The entry point for most careers is the Master of Public Health (MPH), a professional degree that covers epidemiology, biostatistics, environmental health, health policy, and social and behavioral sciences. For those who want to go further, two doctoral paths exist. A PhD in public health prepares graduates for research and academic careers as professors, research directors, or data analysts. A Doctor of Public Health (DrPH) focuses on applied leadership, preparing students for executive roles like public health director, healthcare manager, or NGO administrator. DrPH programs typically require several years of professional experience or a prior master’s degree.

Financial Support for Public Health Careers

Federal programs can help offset the cost of a public health education, particularly for graduates who work in underserved areas. The National Health Service Corps Loan Repayment Program, administered by HRSA, offers up to $75,000 in loan repayment for primary care providers who commit to two years of full-time service at an approved site in a health professional shortage area. Non-primary care providers can receive up to $50,000 for the same commitment. Half-time options are also available, with awards up to $37,500 for primary care and $25,000 for other providers. For 2026, the program is adding a $5,000 enhancement award for participants who help address language access barriers, bringing full-time primary care awards up to $80,000.

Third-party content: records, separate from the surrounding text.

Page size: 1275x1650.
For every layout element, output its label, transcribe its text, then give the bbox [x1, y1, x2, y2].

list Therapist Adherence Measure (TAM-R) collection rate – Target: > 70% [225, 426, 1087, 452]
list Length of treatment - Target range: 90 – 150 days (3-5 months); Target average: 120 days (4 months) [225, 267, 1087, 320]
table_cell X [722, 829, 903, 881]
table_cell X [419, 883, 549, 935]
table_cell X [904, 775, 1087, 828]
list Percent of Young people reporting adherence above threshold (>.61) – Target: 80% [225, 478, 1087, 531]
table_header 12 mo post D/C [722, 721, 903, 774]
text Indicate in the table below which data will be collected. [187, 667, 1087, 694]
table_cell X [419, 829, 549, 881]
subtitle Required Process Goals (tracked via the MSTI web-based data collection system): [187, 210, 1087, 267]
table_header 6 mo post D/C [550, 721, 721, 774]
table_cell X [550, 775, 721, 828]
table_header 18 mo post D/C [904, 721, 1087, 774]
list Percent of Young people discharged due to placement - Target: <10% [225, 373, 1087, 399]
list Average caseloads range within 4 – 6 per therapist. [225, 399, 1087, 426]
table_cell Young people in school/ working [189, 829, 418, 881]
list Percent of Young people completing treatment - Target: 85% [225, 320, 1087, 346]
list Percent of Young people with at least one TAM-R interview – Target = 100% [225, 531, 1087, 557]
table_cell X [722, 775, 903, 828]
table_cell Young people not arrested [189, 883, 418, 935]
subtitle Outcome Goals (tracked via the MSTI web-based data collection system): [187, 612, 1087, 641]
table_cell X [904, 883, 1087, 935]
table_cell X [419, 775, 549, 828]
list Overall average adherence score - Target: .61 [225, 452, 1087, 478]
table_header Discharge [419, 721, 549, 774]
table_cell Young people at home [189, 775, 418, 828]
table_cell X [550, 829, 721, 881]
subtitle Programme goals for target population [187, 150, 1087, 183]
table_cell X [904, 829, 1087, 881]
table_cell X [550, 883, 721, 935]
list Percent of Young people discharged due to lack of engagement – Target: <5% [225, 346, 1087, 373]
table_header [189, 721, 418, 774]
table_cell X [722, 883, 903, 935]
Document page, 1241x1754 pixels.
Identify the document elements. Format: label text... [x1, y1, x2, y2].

These programs reflect a broader reality: there is genuine demand for public health professionals in communities that need them most, and the federal government is willing to invest in filling those gaps.

Prevention Over Treatment

The fundamental reason to study public health is that prevention works better than cure, both for individuals and for economies. Clinical medicine will always be essential, but it operates downstream, after someone is already sick or injured. Public health operates upstream, changing the conditions that make people sick in the first place. Clean drinking water, childhood vaccines, seat belt laws, smoke-free workplaces, food safety regulations: these interventions have saved more lives than any surgical technique or pharmaceutical ever could. Studying public health means learning how to design, implement, and evaluate the next generation of those interventions, at a time when the world urgently needs them.